Die Anfänge dieser Bewegung gehen auf eine Initiative von Bruce Crowther in dem kleinen englischen Ort Garstang im Jahr 2001 zurück. Sie startete erfolgreich und das öffentliche Interesse war so groß, dass sie rasch Nachahmer fand.

Weltweit sind es inzwischen über 1.200 Städte in 24 Ländern. Die erste Fairtrade-Stadt in Deutschland war 2009 Saarbrücken.

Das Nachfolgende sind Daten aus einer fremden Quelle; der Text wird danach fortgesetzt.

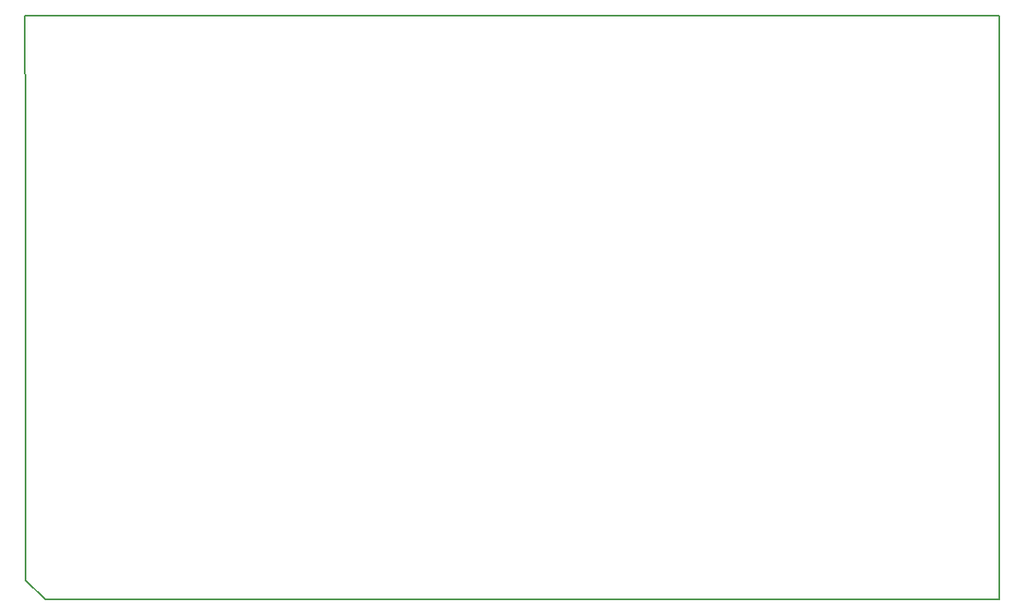
<source format=gbr>
G04 #@! TF.GenerationSoftware,KiCad,Pcbnew,(5.1.12)-1*
G04 #@! TF.CreationDate,2022-01-17T10:13:42+01:00*
G04 #@! TF.ProjectId,arduino_nano_reflow_TRIAC_v1_0,61726475-696e-46f5-9f6e-616e6f5f7265,1.0*
G04 #@! TF.SameCoordinates,Original*
G04 #@! TF.FileFunction,Profile,NP*
%FSLAX46Y46*%
G04 Gerber Fmt 4.6, Leading zero omitted, Abs format (unit mm)*
G04 Created by KiCad (PCBNEW (5.1.12)-1) date 2022-01-17 10:13:42*
%MOMM*%
%LPD*%
G01*
G04 APERTURE LIST*
G04 #@! TA.AperFunction,Profile*
%ADD10C,0.150000*%
G04 #@! TD*
G04 APERTURE END LIST*
D10*
X100418820Y-57999260D02*
X100500000Y-70000000D01*
X200418820Y-57999260D02*
X100418820Y-57999260D01*
X200418820Y-117999260D02*
X200418820Y-57999260D01*
X198500000Y-118000000D02*
X200418820Y-117999260D01*
X198500000Y-118000000D02*
X102500000Y-118000000D01*
X100500000Y-116000000D02*
X102500000Y-118000000D01*
X100500000Y-70000000D02*
X100500000Y-116000000D01*
M02*

</source>
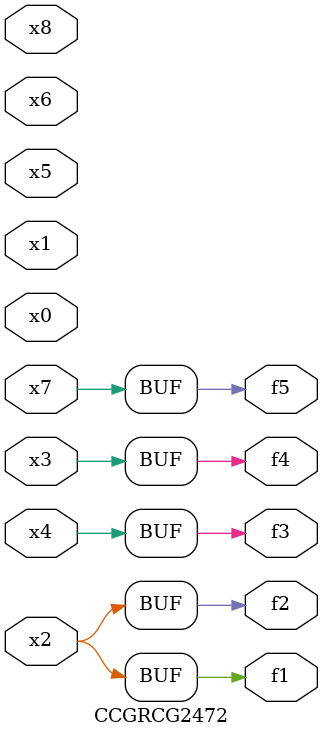
<source format=v>
module CCGRCG2472(
	input x0, x1, x2, x3, x4, x5, x6, x7, x8,
	output f1, f2, f3, f4, f5
);
	assign f1 = x2;
	assign f2 = x2;
	assign f3 = x4;
	assign f4 = x3;
	assign f5 = x7;
endmodule

</source>
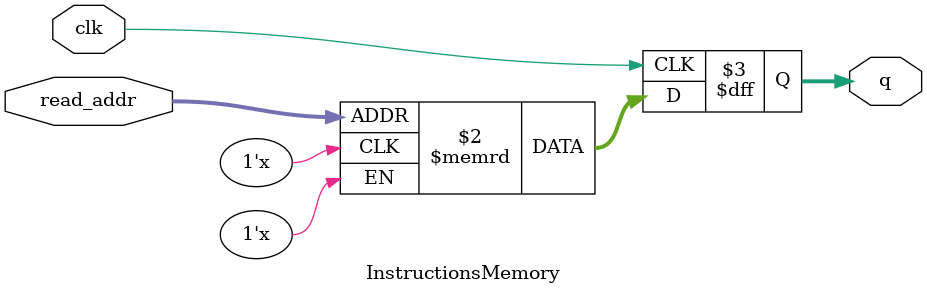
<source format=v>
module InstructionsMemory
#(parameter DATA_WIDTH=31, parameter ADDR_WIDTH=5)
(
	input [(ADDR_WIDTH-1):0] read_addr,
	input clk,
	output reg [(DATA_WIDTH-1):0] q
);

	// Declare the RAM variable
	reg [DATA_WIDTH-1:0] ram[2**ADDR_WIDTH-1:0];

	always @ (posedge clk)
	begin
		q <= ram[read_addr];
	end
endmodule

</source>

Auf dem Weg dorthin müssen fünf Kriterien erfüllt sein: Zunächst muss der Stadtrat den Beschluss fassen, diesen Titel anzustreben. Danach braucht es eine lokale Steuerungsgruppe, die alle Aktivitäten koordiniert. Abhängig von der Größe der Stadt müssen in einer gewissen Anzahl von Geschäften, Restaurants und Cafés fair gehandelte Produkte angeboten werden. Dazu müssen öffentliche Einrichtungen wie Ämter, Schulen und Kirche faire Waren einkaufen und anbieten. Zu guter Letzt ist ein Mindestmaß an Öffentlichkeitsarbeit in den örtlichen Medien erforderlich.

In Deutschland wird dies geprüft von Trans-Fair e.V.. Erst wenn alle Kriterien erfüllt sind, gibt es die Auszeichnung "Fairtrade-Stadt". So wie jetzt für Laufen und Oberndorf.